Produtora informa custo de R$ 75 milhões em filme sobre Bolsonaro
Valor declarado pela Go Up Entertainment é inferior à quantia que teria sido solicitada por Flávio Bolsonaro a Daniel Vorcaro, segundo reportagem
A Go Up Entertainment, produtora de “Dark horse”, declarou que a cinebiografia do ex-presidente Jair Bolsonaro (PL) teve custo de US$ 13,3 milhões, o equivalente a R$ 75 milhões. O valor é inferior aos R$ 131 milhões que, segundo reportagem, teriam sido solicitados pelo senador Flávio Bolsonaro (PL-RJ) ao banqueiro Daniel Vorcaro, preso, para a produção sobre o pai.
De acordo com o jornal Metrópole, a informação consta em uma perícia privada contratada pela Go Up e anexada ao processo em que o Instituto Conhecer Brasil (ICB) é investigado por suspeita de desviar recursos de um contrato de R$ 108 milhões com a Prefeitura de São Paulo para financiar o filme.
A reportagem divulgada nesta sexta-feira (12) aponta que as despesas declaradas somam R$ 54,2 milhões em gastos nos Estados Unidos e R$ 20,9 milhões no Brasil.
“Na declaração de gastos, a produtora informou que o orçamento inicial aprovado era US$ 16 milhões (R$ 89,7 milhões). O valor é R$ 44,8 milhões menor do que a quantia que teria sido negociada pelo senador Flavio Bolsonaro (PL-RJ) com o banqueiro Daniel Vorcaro, do Banco Master, em 2025, conforme revelado pelo site The Intercept Brasil”, diz a matéria.
A Polícia Civil de São Paulo investiga se recursos do contrato de R$ 143 milhões com o Instituto Conhecer Brasil, destinado à instalação de pontos públicos de wi-fi na capital paulista, pela Prefeitura de São Paulo, foram desviados para custear o filme.

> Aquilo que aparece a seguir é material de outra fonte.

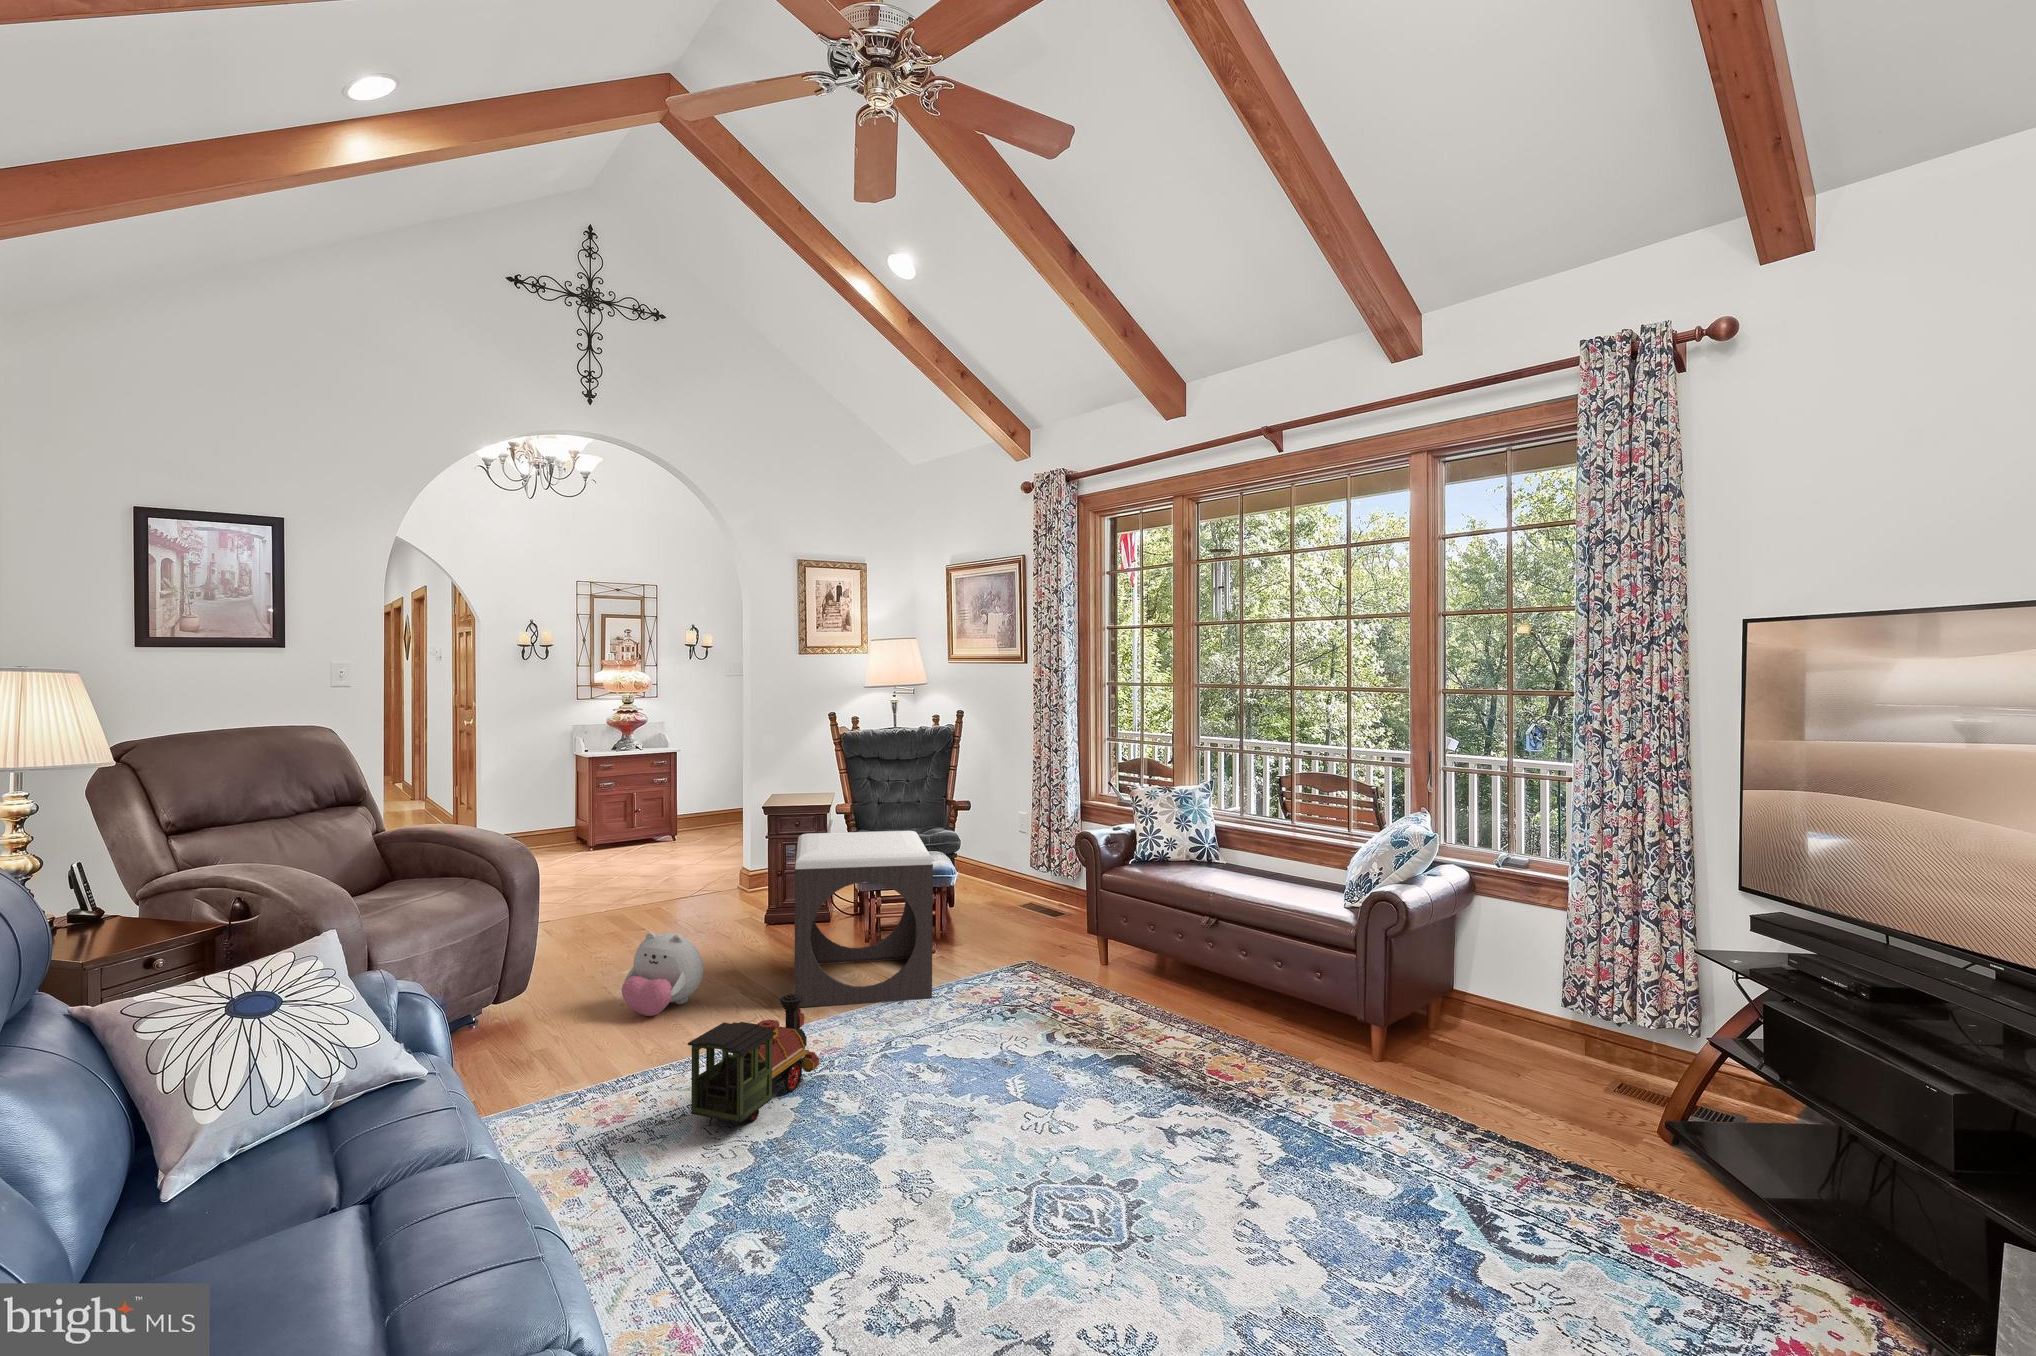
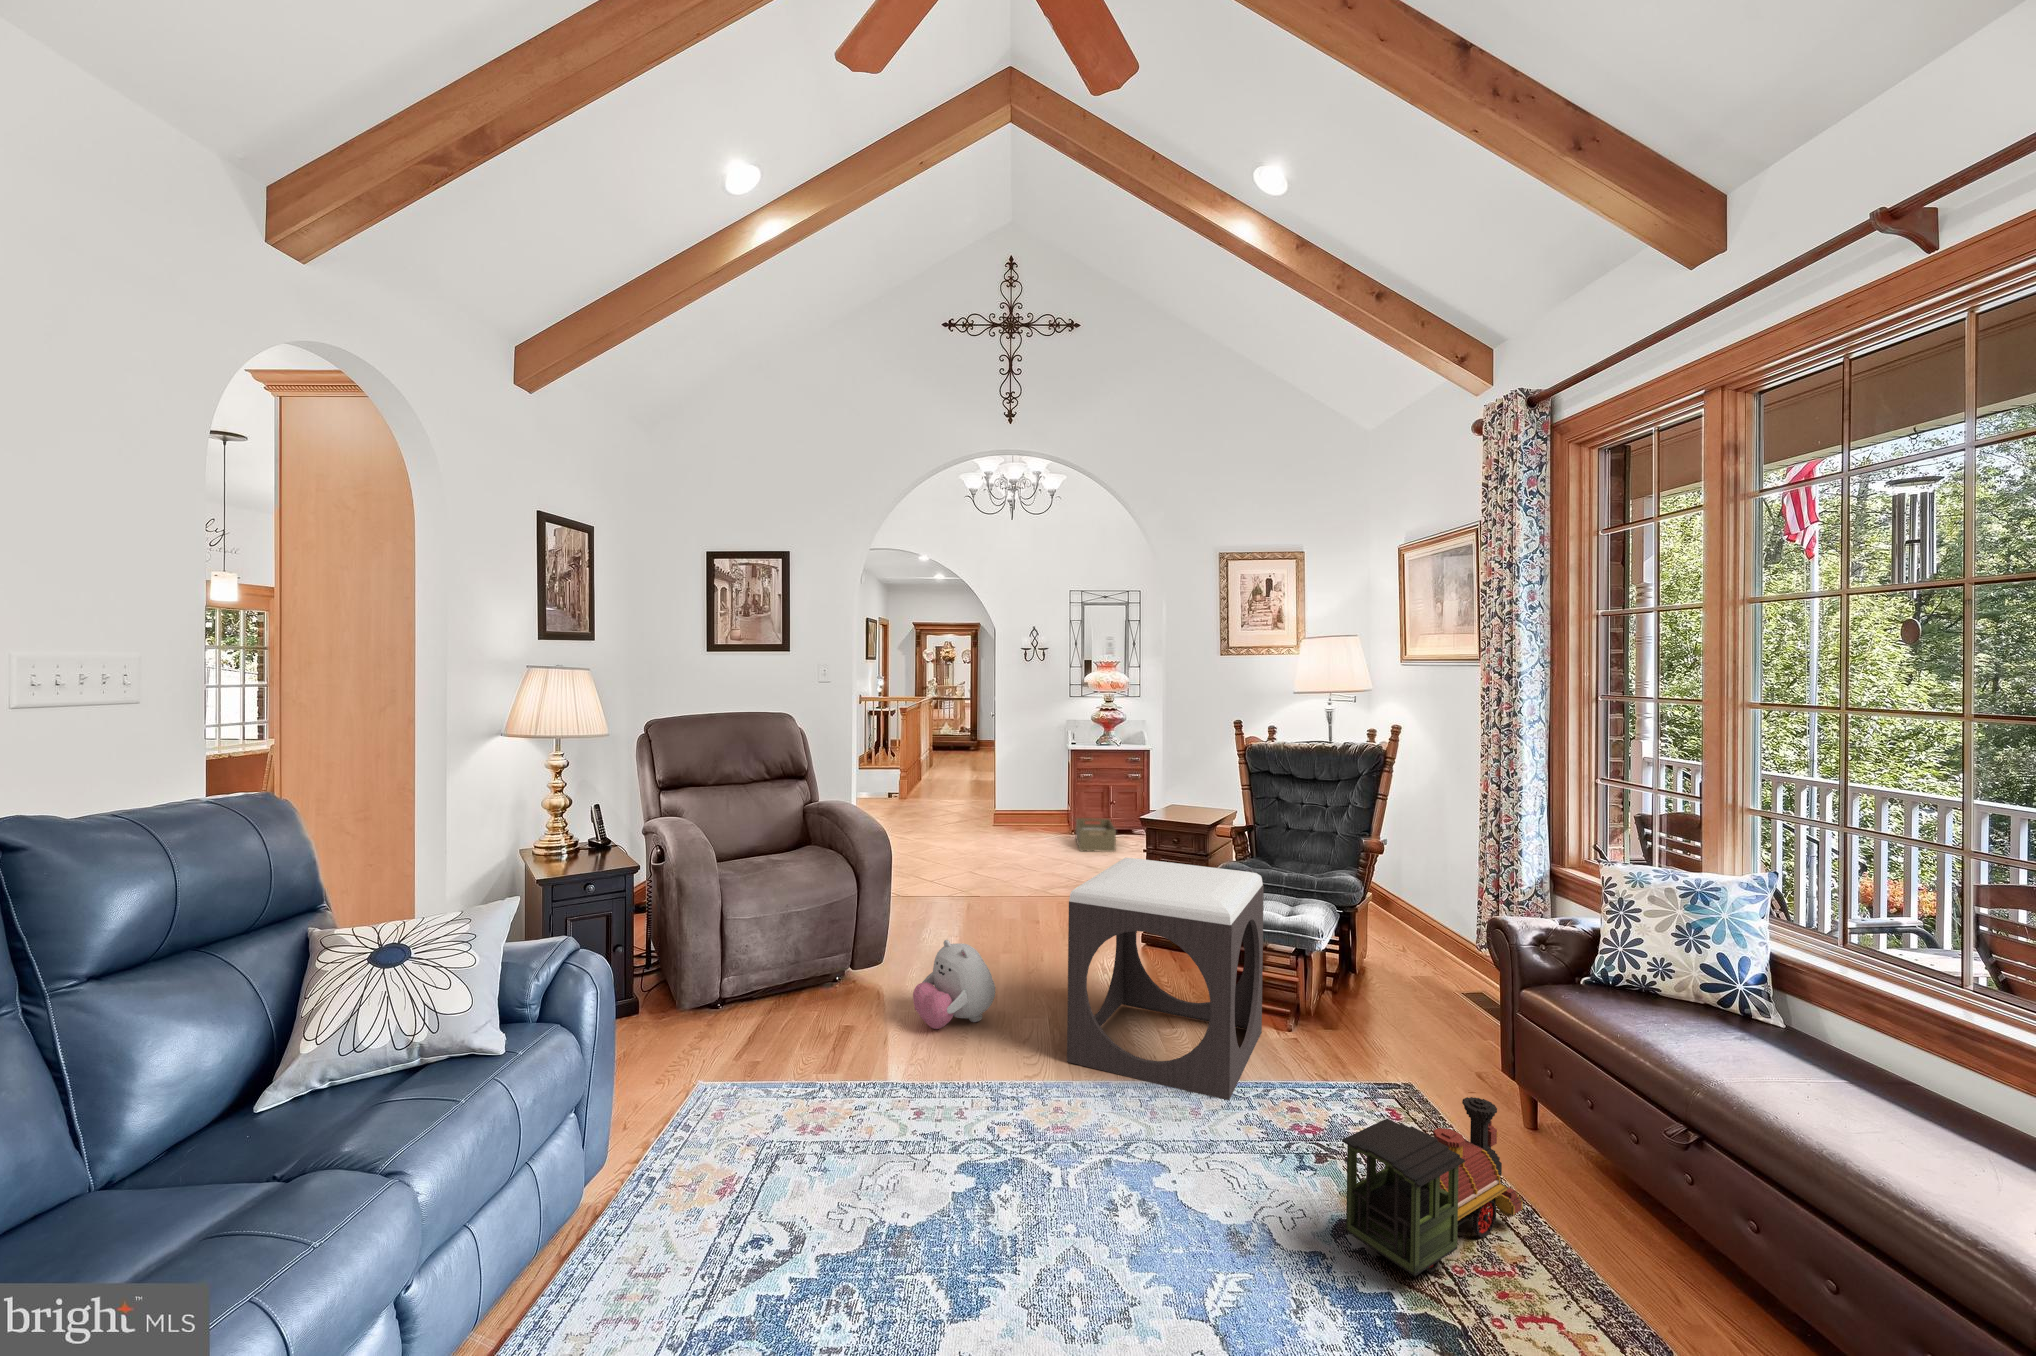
storage box: none [604,826,662,863] -> present [1076,818,1116,852]
toy train: present [688,994,820,1123] -> present [1342,1097,1523,1276]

A prefeitura afirma que os problemas apontados foram corrigidos. Segundo os documentos, a gestão municipal cobrou a devolução de quase R$ 1 milhão, incluindo um pagamento duplicado de R$ 925 mil a um fornecedor.
Em maio, o site de notícias Intercept publicou que o ex-deputado Eduardo Bolsonaro, irmão de Flávio Bolsonaro, administrava o orçamento do filme. O Intercept também revelou que o senador solicitou, por mensagem de WhatsApp, R$ 131 milhões a Vorcaro.
Apenas R$ 61 milhões teriam sido pagos entre fevereiro e maio de 2025. A Polícia Federal apura se o dinheiro foi destinado a bancar despesas de Eduardo Bolsonaro nos Estados Unidos. Em suas redes sociais, Eduardo Bolsonaro negou ter exercido a função de gestão do dinheiro destinado ao filme.
TSE rejeita pedido para barrar lançamento
Nesta sexta-feira (12), o presidente do Tribunal Superior Eleitoral (TSE), ministro Kassio Nunes Marques, rejeitou pedido apresentado pelo deputado federal Rogério Correia (PT-MG) e por advogados do Grupo Prerrogativas para impedir o lançamento do filme às vésperas das eleições gerais de outubro.
O ministro não analisou o mérito da alegação de que o filme teria potencial para beneficiar politicamente Flávio Bolsonaro, pré-candidato à Presidência da República. O lançamento está previsto para setembro de 2026.
Nunes Marques rejeitou a ação por questão processual, ao concluir que o deputado não tem legitimidade para apresentar o pedido.
Segundo o ministro, a jurisprudência da Corte estabelece que, para questionar propaganda eleitoral de um candidato, o autor da ação deve disputar eleição na mesma circunscrição do representado, o que não é o caso de Correia, que concorre à reeleição para deputado por Minas Gerais.